Understanding graph layering approximation algorithms

Question

I've been trying to understand the Graph Layering Approximation Algorithms for both Set Cover and Feedback Vertex Set problems. I am using Vijay V. Vazirani's "Approximation Algorithms" book. So let me show you my train of thougts based on pages 17-18 from this book.

The weight function for nodes, based on their degrees is used: $w(v) = c * deg(v)$ where:

c - constant, such that c>0
v - vertex of a graph
deg(v) - degree of a vertex v

So now we take a graph, compute $c = min{(w(v) / deg(v))}$ for all vertices, then we compute $t(v) = c * deg(v)$, and for all vertices define $w'(v) = w(v) - t(v)$

We remove all vertices for which $w'(v) == 0$ and we repeat until all vertices have weight of 0.

Now for my problem: If I assign $c = 1$, then function $w(v)$ for each vertex:

$w(v) = 1 * deg(v) = deg(v)$.
$min{(w(v) / deg(v))} = min{(deg(v)/deg(v))} = 1$.
$t(v) = deg(v)$
$w'(v) = deg(v) - deg(v) = 0$.

So for all vertices in step one I have weights 0 ALWAYS. Am I missing something? Should $c$ vary for each vertex? If so, how should I assign $c$ to vertices? Is there some range of integers? Example of using this algorithm on a small graph would be nice, because I am not very good at reading Math notation

Answer 1

You use the wrong definition for $t(v)$. Instead of $c*deg(v)$ it is defined as $c*\delta(v)$ the decrease in cyclomatic number after removing $v$.

Answer 2

You should search "local ratio for approximation algorithms". This is the popular name of the layering algorithm in Vazirani's book. Bar-Yehuda has many papers on it. Below is the link to one of them: https://www.sciencedirect.com/science/article/abs/pii/S0304020808731013

Answer 3

First of all, the value of $c$ is calculating in each iteration using this formula: $$c=\min\left( \frac{w(v)}{\deg(v)} \right),$$ and there is no constant $c$ for assigning weight to all vertices.

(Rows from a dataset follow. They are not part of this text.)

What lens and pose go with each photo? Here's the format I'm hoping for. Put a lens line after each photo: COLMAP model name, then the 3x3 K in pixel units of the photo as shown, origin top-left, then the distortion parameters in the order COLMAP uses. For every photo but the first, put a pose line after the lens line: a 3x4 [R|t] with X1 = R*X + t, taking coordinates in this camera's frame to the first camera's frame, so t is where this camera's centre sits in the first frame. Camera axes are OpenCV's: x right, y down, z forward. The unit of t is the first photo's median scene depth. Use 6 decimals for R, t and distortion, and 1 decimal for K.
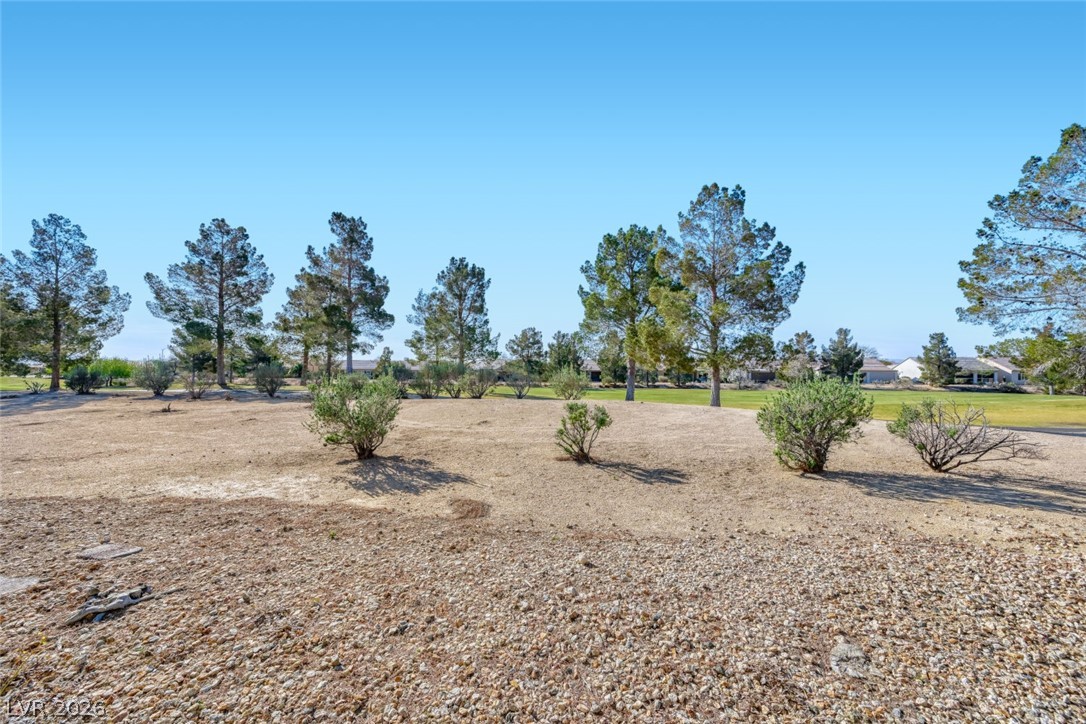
lens RADIAL K [[427.6, 0, 543.0], [0, 427.6, 362.0], [0, 0, 1]] dist [-0.000633, 0.000066]
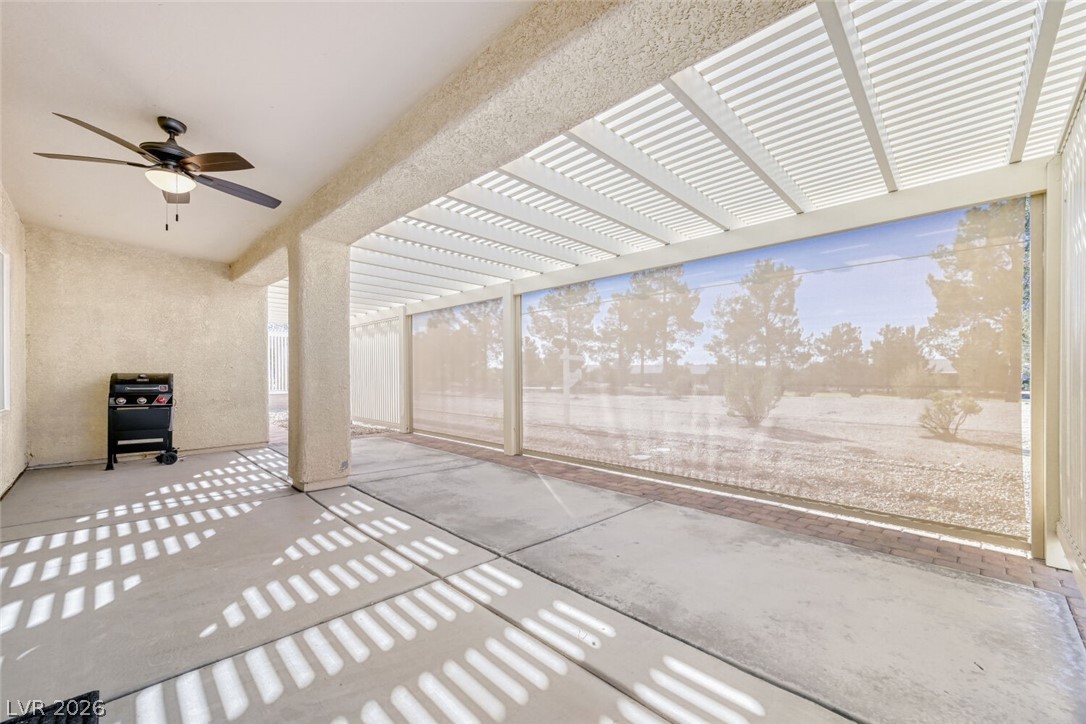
lens RADIAL K [[436.8, 0, 538.4], [0, 436.8, 375.4], [0, 0, 1]] dist [-0.000615, 0.000121]
pose [[0.807747, -0.001887, -0.589527, -0.023783], [0.014170, 0.999768, 0.016214, 0.001495], [0.589360, -0.021451, 0.807586, -0.140534]]
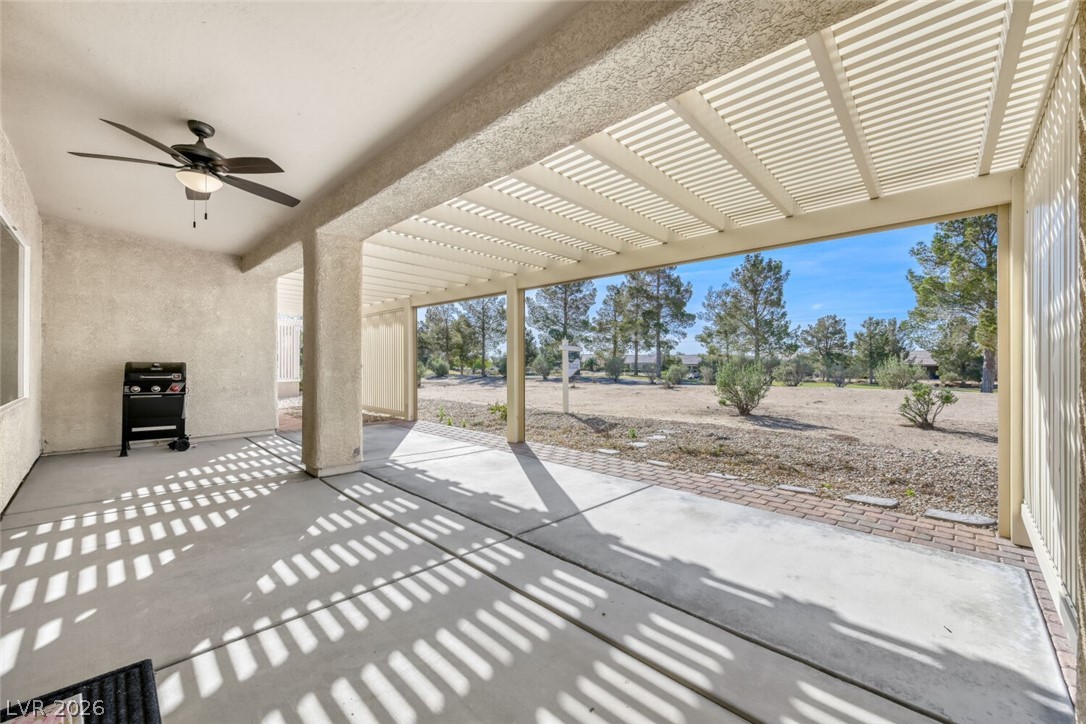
lens RADIAL K [[427.6, 0, 543.0], [0, 427.6, 362.0], [0, 0, 1]] dist [-0.000633, 0.000066]
pose [[0.819711, -0.001426, -0.572776, -0.023767], [0.009263, 0.999899, 0.010767, 0.000719], [0.572703, -0.014132, 0.819641, -0.145944]]
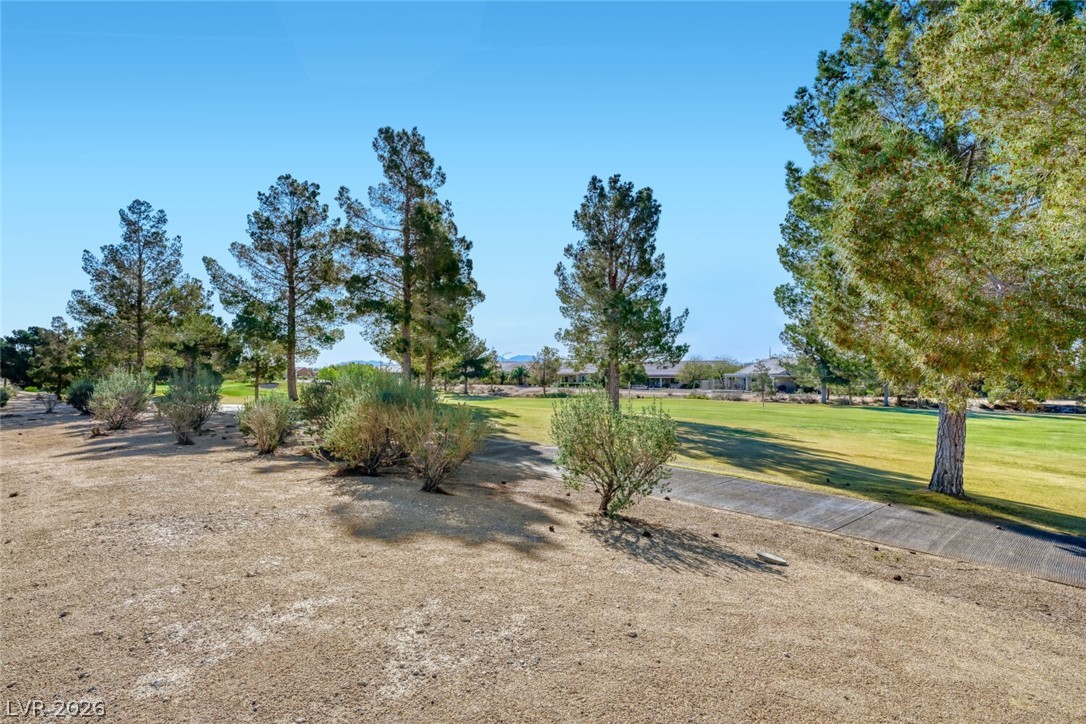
lens RADIAL K [[582.5, 0, 543.0], [0, 582.5, 362.0], [0, 0, 1]] dist [0.001825, 0.000404]
pose [[0.858856, -0.013716, -0.512033, 0.115421], [0.012839, 0.999904, -0.005250, -0.002036], [0.512055, -0.002065, 0.858950, 0.317450]]
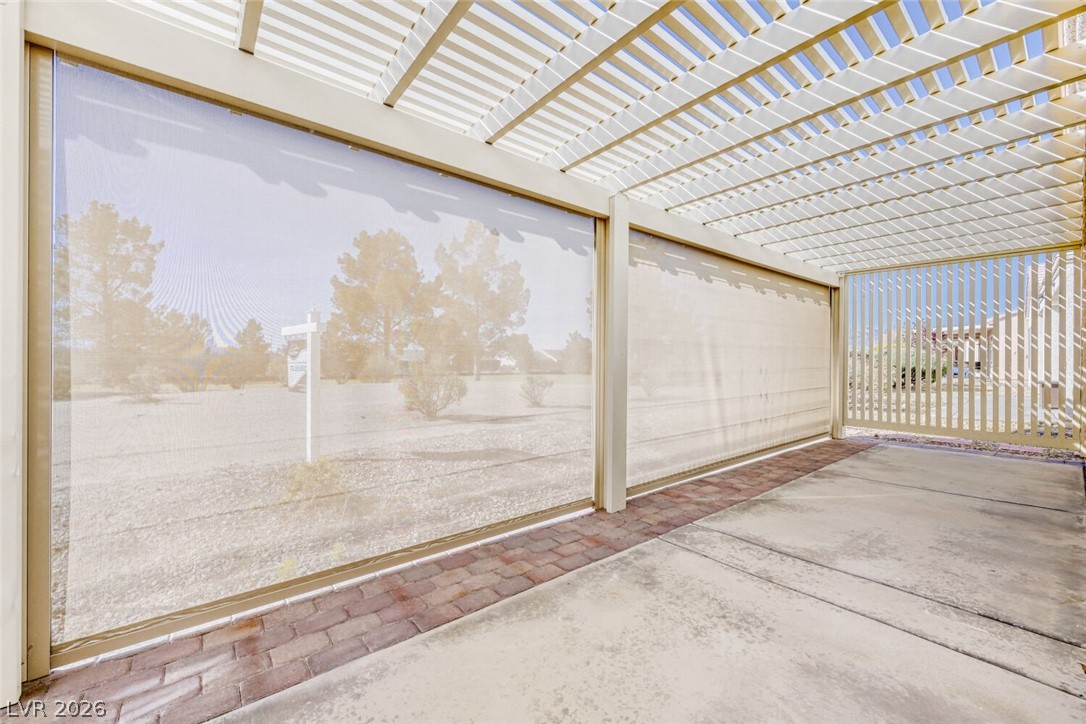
lens RADIAL K [[434.1, 0, 542.5], [0, 434.1, 358.0], [0, 0, 1]] dist [0.000332, -0.000231]
pose [[0.661941, 0.002809, 0.749550, -0.262335], [-0.012357, 0.999898, 0.007166, 0.002709], [-0.749454, -0.014006, 0.661909, -0.037387]]
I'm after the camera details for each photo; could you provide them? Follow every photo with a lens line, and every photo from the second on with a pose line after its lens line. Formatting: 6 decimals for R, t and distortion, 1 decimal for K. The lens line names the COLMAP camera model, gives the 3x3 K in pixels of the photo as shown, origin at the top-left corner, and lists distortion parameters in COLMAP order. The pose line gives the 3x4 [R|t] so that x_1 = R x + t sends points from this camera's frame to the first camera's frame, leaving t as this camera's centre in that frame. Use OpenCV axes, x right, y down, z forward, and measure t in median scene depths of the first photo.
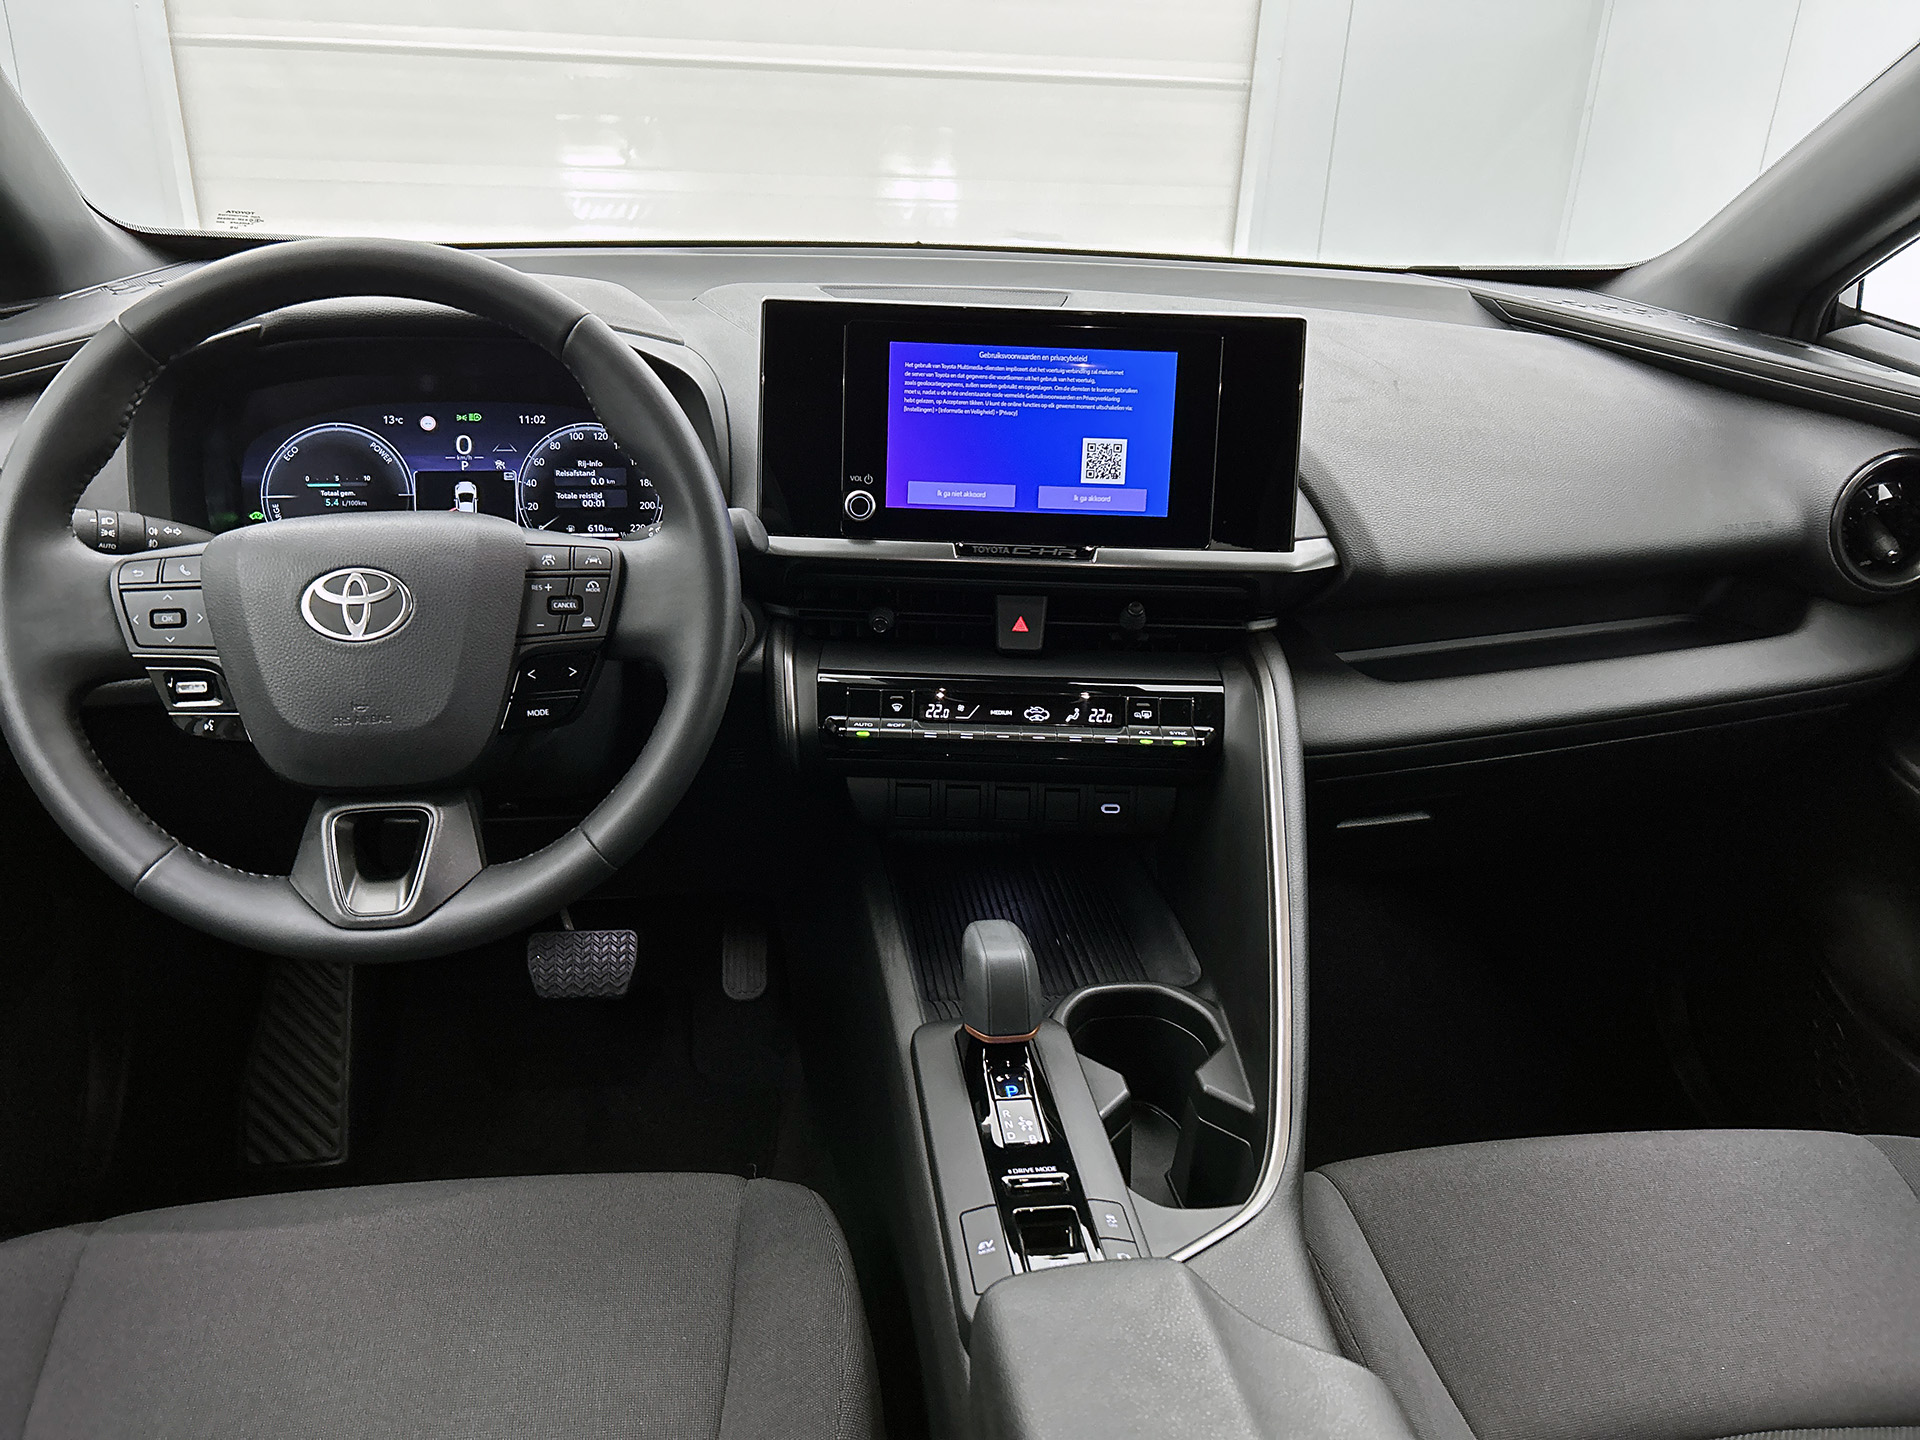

Second, $c$ is a real parameter, not an integer.

Third, I think, in Vijay V. Vazirani's "Approximation Algorithms" book, page 19, first equation is wrong and had to define as follow: $$ w(v)\le\sum_{i\le j}t_i(v) $$ or

$$ w(v)=t_j(v). $$

Because $v \in W_j$ and in $j^{th}$ iteration $w'_j(v)=w(v)-t_j(v)=0\Rightarrow w(v)=t_j(v)$.